Saturday was a red letter day for me. For the first time in my memory, I felt the truly powerful energy of being female. It wasn’t what I expected at all.
I was reluctantly, sheepishly, and somewhat fearfully attending Sara-Shivani’s lifeshop of tantra and tao yoga. Despite my self-doubt, it came at a fortunate time for me as I have recently met all these goddess-women and they fascinate me. I’d like to be a goddess, too, but I felt I needed guidance. Also, through discussions with Tod and hoop-related body awareness I had painfully come to the conclusion that I was completely out of touch with the physical aspects of being female.
You probably know some women who you’d call earth mothers. They exude a definite calm, stable yet fluid strength, don’t they? I felt that energy in myself! It was solid but juicy and flexible. It felt like particles vibrating inside me and it filled me from feet to chest. It was sexual energy, but not in the explosive orgasmic sense at all.

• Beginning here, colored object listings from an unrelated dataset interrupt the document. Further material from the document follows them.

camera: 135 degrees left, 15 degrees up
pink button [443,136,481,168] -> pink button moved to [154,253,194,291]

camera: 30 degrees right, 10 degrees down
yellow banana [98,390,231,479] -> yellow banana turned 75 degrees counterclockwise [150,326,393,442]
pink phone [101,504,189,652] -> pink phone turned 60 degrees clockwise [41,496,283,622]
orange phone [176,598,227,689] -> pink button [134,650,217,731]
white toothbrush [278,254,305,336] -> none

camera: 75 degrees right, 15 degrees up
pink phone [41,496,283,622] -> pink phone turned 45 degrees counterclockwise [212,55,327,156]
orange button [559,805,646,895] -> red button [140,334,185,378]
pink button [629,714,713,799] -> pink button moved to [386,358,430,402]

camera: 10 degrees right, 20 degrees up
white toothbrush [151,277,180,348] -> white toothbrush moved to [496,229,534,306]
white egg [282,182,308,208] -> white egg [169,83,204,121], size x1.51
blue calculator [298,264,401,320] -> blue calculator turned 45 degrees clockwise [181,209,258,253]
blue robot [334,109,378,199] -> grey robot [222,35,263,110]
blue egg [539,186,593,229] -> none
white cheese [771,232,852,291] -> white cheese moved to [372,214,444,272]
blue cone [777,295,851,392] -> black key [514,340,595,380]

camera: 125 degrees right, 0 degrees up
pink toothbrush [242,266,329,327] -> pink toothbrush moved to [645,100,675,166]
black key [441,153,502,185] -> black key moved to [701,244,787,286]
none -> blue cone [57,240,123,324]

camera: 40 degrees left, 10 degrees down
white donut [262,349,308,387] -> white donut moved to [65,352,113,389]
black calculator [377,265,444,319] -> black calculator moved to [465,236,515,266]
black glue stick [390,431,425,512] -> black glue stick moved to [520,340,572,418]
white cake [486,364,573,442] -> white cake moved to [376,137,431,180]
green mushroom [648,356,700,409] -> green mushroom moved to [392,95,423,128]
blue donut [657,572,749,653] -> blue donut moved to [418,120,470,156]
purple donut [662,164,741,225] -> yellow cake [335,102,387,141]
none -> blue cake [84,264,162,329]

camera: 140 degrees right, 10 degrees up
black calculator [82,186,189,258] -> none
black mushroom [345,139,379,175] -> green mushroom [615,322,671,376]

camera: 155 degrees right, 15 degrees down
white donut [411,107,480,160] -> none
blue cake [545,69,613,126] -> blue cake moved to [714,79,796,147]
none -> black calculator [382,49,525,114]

Normally the energy I feel and see and experience in various ways is based in light - glows, sparks, brightness. But this female energy was deeper, lower, dimmer. It was not sinister, it was simply not ethereal. It was strong. It contained a lot of power but no aggression. It was a complete surprise.
And thanks to Sara-Shivani’s ability to share her knowledge and to melt away useless insecurities, now I know how to tap into my feminine sexual energy and how to strengthen it inside me. And I will be doing that because it felt good and really, truly right.